(DATA TO EXAMINE Opens)

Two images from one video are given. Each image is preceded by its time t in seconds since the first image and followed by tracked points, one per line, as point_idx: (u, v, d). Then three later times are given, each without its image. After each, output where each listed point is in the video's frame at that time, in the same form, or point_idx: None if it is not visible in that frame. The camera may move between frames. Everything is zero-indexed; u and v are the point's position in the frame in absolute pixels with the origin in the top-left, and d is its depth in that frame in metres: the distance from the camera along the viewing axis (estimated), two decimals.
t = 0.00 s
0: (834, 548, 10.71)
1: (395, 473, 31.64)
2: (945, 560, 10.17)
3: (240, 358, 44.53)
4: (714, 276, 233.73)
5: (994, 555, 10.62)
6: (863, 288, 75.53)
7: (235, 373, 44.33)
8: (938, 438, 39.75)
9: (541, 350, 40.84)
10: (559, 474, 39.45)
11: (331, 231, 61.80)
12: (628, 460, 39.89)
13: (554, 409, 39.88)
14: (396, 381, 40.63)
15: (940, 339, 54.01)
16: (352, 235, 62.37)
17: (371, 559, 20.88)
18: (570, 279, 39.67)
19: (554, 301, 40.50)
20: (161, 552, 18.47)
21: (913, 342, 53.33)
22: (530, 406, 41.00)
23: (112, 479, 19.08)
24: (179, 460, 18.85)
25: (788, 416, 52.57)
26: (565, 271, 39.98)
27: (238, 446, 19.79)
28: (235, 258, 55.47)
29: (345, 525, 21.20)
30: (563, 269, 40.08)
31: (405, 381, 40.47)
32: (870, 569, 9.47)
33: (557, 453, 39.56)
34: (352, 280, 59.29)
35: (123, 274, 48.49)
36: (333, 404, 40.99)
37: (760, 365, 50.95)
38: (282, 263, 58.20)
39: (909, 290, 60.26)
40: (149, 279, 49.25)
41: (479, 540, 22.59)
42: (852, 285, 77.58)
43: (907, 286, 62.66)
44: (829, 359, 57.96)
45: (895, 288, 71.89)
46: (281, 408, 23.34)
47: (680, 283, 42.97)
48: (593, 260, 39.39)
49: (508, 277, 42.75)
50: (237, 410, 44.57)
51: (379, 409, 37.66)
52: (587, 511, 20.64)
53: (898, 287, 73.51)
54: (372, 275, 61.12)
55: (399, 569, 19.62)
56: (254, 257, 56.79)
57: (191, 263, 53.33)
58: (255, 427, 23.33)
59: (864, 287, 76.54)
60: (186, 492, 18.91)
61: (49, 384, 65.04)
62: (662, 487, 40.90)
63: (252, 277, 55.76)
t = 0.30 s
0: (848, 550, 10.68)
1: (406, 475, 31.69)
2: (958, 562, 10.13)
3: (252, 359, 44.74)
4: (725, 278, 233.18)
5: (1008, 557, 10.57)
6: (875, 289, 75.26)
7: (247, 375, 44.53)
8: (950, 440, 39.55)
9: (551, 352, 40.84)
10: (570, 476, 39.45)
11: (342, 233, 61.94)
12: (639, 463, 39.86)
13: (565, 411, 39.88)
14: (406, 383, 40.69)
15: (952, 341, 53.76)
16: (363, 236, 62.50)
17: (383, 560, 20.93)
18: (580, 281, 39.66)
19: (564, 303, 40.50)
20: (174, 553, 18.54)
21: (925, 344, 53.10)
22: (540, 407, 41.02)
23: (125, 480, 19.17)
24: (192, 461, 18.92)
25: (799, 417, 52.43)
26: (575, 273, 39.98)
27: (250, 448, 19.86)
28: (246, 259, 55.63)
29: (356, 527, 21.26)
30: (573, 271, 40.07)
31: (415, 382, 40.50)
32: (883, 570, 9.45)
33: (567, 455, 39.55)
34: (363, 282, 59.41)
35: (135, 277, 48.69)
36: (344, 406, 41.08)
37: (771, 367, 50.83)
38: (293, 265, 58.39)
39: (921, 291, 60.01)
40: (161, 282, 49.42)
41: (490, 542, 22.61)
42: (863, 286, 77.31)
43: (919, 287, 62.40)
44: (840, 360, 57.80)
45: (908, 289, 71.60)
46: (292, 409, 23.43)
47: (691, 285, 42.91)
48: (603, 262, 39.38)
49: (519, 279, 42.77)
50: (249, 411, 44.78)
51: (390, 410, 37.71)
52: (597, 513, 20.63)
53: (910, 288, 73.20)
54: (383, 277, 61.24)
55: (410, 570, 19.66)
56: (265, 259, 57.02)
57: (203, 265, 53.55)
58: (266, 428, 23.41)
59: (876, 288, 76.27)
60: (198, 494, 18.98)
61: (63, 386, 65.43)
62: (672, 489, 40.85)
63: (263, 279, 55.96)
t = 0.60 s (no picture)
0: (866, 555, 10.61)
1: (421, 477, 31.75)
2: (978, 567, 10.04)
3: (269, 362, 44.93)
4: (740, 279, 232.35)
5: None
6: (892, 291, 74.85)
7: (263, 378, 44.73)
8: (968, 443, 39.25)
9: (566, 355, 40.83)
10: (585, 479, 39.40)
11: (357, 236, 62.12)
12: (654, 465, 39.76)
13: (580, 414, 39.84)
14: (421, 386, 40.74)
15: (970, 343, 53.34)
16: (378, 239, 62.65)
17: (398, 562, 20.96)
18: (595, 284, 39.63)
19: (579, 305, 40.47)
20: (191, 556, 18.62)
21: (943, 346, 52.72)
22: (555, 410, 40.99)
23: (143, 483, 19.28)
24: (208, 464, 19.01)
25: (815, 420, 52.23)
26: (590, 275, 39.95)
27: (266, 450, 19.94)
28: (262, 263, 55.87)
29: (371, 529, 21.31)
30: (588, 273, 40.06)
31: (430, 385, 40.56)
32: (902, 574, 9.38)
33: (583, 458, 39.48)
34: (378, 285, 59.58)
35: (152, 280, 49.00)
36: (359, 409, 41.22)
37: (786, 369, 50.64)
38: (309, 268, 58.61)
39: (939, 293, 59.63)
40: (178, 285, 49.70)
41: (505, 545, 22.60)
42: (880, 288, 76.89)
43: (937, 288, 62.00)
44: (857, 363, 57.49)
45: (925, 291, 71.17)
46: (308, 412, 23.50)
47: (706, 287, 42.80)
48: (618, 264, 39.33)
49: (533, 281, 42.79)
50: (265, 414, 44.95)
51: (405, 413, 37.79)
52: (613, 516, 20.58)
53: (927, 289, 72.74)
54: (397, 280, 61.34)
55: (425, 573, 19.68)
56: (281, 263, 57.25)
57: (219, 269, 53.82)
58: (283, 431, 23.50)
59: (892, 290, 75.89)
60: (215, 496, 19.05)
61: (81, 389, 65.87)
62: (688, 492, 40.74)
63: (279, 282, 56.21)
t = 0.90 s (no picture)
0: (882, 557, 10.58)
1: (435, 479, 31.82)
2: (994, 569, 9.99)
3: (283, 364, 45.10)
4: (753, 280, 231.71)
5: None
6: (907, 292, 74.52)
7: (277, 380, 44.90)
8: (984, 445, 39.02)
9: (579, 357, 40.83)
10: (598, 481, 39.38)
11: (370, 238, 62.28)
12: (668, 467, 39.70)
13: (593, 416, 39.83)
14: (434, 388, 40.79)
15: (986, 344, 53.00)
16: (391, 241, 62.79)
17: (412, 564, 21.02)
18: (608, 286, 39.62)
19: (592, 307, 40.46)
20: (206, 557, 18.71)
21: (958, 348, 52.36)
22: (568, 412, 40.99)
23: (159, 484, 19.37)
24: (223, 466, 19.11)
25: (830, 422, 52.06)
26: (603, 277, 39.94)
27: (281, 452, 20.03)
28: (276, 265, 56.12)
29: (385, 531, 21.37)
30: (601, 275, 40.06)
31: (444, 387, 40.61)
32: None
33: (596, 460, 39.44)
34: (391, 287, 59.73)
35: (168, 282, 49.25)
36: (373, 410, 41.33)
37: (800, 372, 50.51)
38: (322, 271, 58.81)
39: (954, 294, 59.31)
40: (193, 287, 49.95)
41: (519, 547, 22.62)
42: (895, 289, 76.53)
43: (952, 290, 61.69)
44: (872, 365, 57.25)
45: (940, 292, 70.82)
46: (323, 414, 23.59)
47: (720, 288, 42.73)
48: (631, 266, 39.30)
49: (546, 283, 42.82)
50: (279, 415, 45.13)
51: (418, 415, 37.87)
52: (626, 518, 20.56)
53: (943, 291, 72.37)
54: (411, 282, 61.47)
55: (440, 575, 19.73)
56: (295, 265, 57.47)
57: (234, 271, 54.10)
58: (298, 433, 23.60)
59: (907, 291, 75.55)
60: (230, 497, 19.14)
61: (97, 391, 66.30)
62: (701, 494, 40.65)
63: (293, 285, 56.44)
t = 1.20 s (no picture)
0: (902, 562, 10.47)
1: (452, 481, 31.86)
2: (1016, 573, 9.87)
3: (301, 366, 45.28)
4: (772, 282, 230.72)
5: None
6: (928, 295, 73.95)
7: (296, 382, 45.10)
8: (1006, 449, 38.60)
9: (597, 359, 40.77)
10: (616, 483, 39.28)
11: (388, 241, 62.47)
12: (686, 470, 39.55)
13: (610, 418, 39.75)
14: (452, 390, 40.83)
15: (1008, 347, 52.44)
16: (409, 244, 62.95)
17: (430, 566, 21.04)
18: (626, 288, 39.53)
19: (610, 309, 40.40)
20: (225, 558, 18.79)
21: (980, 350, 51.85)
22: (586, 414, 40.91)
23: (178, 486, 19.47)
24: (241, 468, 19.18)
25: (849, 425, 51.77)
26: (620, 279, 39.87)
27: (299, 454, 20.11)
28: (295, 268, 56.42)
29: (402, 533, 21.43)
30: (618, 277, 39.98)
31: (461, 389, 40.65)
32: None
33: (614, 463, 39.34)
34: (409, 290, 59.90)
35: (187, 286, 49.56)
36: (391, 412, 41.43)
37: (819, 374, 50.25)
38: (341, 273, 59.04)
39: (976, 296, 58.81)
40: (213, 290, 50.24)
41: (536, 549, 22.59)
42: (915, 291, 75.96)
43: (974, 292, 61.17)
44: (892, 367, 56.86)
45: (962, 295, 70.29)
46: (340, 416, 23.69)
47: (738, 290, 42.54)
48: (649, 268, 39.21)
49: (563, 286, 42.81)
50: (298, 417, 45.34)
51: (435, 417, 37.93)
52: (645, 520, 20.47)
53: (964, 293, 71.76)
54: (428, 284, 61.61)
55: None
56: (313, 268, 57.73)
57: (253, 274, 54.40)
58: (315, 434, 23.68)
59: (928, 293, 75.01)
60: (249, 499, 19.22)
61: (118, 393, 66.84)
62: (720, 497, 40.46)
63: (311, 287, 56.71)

(DATA TO EXAMINE Closes)

**TASK OBJECTIVE:** Set down, unchanged, only those lines above that fall between the line with "12: (628, 460, 39.89)" and the line with "31: (405, 381, 40.47)", the two end lines included.

**ANSWER TO THIS EXERCISE:**
12: (628, 460, 39.89)
13: (554, 409, 39.88)
14: (396, 381, 40.63)
15: (940, 339, 54.01)
16: (352, 235, 62.37)
17: (371, 559, 20.88)
18: (570, 279, 39.67)
19: (554, 301, 40.50)
20: (161, 552, 18.47)
21: (913, 342, 53.33)
22: (530, 406, 41.00)
23: (112, 479, 19.08)
24: (179, 460, 18.85)
25: (788, 416, 52.57)
26: (565, 271, 39.98)
27: (238, 446, 19.79)
28: (235, 258, 55.47)
29: (345, 525, 21.20)
30: (563, 269, 40.08)
31: (405, 381, 40.47)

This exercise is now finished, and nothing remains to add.